Monday, 18 February 2013

Who Was Behind The Lehman Brothers Collapse?



The demise of a firm can be attributed to poor leadership. The majority of the blame will fall at the door of the most powerful individual within the organisation. Naturally, they have most control over the company’s operating strategy and direction. At the time of their collapse, Lehman Brothers had a very experienced management team headed by the longest serving CEO on Wall Street. Bloomberg’s BusinessWeek magazine identified Richard S. Fuld Jr as holding the position of CEO since November 1993 until the end of 2008, after the bank’s collapse. Many of Fuld’s employees viewed him as a tyrant and noted that all decisions were undertaken by Fuld’s management team, his confidants, as noted by Ward’s book "The Devil's Casino" (2010). In the aftermath, he was cited as the single biggest factor in their demise.


Before the Lehman Bros bankruptcy, Fuld had been considered by his peers and the public as a successful and commanding figure. As unlikely as it may sound, Barron's Magazine, published in New York, featured an article praising Fuld as late as 11th February 2008. In it, Steven M. Sears, claims that in a bear market such as the USA was at that point in time, those firms that are properly run are easier to identify. He claimed that it would be unlikely that Lehman Bros would be forced to devalue themselves, let alone become insolvent!

Fuld could claim many triumphs under his leadership. One particular instance was weathering the problems of the Mexican Peso Crisis at the very beginning of his reign. Another was shielding the bank against pension fund depreciation during the 1997-1998 Asian Crisis when many Asian currencies dramatically lost value, thoroughly discussed by Dess, Lumpkin & Eisner (2010). Forbes Magazine (2006) had identified him as the uniting force behind the Lehman Bros. Barron’s Magazine, based in New York, publishes an annual list of the 30 most influential CEOs currently on Wall Street. The list is in no way based on scientific formula or statistics; rather it is centred on the public reputation of each CEO and the opinions of their peers and analysts. Barron’s cite their criteria for inclusion as the “bold vision and strikingly effective management style” shown by each CEO. The editors believe this is as an indicator of how much of a driving force they are behind their company and how much success is due to their input alone. Fuld had been included on the three lists since its first inception in 2005 until the 2007 version.
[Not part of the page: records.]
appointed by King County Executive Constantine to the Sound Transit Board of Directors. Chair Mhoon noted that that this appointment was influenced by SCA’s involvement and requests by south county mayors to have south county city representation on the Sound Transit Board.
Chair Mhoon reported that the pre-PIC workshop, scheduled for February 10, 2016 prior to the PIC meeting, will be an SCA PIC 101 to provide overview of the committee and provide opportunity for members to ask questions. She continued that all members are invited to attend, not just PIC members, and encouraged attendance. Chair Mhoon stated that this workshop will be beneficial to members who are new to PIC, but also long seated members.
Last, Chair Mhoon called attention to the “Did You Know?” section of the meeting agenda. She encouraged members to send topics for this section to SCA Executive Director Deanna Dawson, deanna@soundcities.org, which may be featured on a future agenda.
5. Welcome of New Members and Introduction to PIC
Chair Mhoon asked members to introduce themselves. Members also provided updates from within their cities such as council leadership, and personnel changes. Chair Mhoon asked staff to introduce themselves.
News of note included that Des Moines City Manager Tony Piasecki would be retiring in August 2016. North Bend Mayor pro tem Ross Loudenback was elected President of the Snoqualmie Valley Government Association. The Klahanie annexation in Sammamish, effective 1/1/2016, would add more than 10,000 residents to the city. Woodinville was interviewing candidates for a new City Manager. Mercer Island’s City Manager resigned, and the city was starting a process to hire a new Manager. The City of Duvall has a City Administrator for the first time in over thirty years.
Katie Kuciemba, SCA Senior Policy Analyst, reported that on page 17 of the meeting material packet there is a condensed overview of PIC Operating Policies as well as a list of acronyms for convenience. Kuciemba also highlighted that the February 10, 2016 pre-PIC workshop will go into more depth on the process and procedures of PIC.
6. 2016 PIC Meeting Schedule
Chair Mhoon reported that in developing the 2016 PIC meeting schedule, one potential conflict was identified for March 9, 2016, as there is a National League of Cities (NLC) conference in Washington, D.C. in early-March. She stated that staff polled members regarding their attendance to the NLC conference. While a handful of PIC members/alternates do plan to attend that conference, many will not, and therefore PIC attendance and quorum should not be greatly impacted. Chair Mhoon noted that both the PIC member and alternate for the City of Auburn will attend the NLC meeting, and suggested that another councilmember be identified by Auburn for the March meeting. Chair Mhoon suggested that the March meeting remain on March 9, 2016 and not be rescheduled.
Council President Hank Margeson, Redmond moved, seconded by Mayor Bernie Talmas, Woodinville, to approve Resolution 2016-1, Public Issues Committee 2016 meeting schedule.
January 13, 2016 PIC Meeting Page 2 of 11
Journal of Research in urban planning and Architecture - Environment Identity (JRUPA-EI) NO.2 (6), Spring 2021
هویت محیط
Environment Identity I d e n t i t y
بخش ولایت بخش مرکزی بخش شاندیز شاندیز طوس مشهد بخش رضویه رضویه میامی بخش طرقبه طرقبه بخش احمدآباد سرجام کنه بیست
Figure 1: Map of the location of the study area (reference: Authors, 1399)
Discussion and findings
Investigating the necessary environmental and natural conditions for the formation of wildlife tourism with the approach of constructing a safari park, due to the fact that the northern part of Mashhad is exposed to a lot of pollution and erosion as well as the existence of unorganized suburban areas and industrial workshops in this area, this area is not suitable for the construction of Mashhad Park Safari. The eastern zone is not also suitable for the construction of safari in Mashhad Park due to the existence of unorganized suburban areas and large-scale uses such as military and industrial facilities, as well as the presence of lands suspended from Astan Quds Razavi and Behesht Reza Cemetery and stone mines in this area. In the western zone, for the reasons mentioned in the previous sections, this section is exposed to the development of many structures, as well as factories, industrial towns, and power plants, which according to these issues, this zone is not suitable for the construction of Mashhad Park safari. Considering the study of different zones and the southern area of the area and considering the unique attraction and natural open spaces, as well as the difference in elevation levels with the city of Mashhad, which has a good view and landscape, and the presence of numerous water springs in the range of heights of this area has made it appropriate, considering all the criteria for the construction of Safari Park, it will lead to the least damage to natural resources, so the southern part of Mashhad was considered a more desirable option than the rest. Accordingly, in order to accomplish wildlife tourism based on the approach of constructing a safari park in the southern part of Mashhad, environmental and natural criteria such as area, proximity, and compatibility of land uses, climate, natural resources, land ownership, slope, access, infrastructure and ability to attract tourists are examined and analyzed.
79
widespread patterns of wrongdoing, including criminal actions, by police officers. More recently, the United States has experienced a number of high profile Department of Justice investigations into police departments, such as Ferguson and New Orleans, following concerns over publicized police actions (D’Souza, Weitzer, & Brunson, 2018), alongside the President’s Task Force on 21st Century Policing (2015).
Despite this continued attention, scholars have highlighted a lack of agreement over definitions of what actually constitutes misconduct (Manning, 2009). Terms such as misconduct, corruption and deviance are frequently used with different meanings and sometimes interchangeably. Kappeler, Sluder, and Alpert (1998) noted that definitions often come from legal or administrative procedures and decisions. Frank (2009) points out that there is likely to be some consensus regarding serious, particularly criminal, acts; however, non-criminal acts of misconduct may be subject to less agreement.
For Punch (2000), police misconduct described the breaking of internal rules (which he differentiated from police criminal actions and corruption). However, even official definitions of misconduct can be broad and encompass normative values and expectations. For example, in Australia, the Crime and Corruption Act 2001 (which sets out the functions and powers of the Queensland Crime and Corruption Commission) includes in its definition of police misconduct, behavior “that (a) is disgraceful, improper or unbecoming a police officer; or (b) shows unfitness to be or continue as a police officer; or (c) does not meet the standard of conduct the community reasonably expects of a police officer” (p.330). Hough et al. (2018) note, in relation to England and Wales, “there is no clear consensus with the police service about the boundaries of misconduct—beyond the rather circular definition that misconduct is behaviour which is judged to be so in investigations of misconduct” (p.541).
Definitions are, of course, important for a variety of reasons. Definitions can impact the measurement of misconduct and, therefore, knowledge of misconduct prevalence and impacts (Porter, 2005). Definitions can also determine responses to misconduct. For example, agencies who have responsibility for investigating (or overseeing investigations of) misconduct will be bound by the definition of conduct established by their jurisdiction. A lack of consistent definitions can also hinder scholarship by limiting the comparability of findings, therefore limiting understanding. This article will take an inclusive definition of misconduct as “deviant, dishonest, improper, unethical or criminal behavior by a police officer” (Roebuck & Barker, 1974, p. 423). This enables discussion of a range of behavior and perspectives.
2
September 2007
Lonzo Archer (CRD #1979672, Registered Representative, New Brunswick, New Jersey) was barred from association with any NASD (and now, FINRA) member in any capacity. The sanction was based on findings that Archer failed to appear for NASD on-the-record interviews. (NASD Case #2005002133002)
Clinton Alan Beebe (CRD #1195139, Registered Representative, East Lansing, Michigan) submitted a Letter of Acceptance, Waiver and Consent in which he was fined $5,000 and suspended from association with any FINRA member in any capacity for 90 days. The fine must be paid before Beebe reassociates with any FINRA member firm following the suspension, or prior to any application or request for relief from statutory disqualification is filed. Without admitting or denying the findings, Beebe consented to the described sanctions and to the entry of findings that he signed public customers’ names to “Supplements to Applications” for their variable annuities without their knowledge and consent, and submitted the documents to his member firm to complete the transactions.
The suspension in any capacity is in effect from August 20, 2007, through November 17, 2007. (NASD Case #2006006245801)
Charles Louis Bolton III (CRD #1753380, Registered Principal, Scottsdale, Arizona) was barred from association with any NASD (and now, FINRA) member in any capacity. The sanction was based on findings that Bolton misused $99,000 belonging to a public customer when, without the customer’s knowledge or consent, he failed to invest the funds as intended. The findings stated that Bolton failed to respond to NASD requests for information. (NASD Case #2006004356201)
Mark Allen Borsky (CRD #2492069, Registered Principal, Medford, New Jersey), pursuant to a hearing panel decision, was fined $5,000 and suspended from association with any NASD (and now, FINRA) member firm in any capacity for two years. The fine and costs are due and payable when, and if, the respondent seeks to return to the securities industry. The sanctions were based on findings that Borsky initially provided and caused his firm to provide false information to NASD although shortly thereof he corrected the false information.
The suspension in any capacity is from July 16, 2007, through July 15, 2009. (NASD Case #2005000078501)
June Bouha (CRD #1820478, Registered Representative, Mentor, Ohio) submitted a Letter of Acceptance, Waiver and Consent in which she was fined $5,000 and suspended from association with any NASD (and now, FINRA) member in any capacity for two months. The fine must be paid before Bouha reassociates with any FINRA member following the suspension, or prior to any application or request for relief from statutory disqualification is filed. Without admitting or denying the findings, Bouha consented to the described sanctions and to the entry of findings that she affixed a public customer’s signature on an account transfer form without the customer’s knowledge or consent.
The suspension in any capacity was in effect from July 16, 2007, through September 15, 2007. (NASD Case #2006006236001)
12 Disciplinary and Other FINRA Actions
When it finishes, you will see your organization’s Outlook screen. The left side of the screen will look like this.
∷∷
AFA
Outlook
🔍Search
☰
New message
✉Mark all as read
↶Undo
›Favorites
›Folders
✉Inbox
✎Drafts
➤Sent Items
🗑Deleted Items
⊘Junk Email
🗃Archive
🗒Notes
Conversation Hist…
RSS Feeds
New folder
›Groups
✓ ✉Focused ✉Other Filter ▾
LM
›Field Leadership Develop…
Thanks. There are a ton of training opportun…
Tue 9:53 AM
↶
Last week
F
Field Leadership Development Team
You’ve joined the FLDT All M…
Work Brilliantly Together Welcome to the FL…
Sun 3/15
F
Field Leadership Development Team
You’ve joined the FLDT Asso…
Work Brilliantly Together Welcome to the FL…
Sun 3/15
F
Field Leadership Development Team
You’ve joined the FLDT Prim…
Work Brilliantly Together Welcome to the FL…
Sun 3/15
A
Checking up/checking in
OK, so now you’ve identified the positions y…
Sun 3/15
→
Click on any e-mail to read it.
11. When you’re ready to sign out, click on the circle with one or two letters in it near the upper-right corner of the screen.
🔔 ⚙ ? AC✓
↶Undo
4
Once it became apparent that Lehman was in trouble, public opinion turned against Fuld and his team of managers as this was viewed as their fault. Below are images indicative of the time post-bankruptcy. The media portrayed Fuld as a caricature and a hate figure.















Each of the 14 years under Fuld’s stewardship had resulted in consecutive year end profit. Publicly traded stocks even reached an all-time high of $86 during this period. 2007 proved to be the last year to produce a profitable financial report. This was the fourth consecutive year of record revenue and income to the institution, Reuters (Sept. 12, 2008). Revenues were reported to be over $60billion and profits in excess of $4billion, details provided in research carried out by Kwabena Boamah (2011) for the Swiss Management Centre University.


In March 2008 Lehman Bros stock price fell by up to 48% upon the news of Bear Stearns fire-sale. Even that this stage, only 6 months before collapse, the bank appeared to be the next casualty, Fineman & Onaran (2008) reported for Bloomberg. The third quarter report on 10th September announced a loss of $3.9billion, the largest in Lehman Bros history. When no buyer was willing to match the valuation attributed to the corporation by Fuld's team and as the Federal Reserve had already stated that they would not be forth-coming with help, Lehman Bros filed for bankruptcy with listed assets of $639billion.


Below is an extract of Fuld’s written statement that he issued on the 1st September 2010 for use by the Financial Crisis Inquiry Panel – he declined to appear in person. Fuld took full responsibility for the bank’s collapse, possibly due to media pressure. But even at this juncture, he believed that Lehman Bros could have been saved with a Treasury bail-out:


“Lehman’s demise was caused by uncontrollable market forces and the incorrect perception and accompanying rumours that Lehman did not have sufficient capital to support its investments. All of this resulted in a loss of confidence, which then undermined the firm’s strength and soundness.”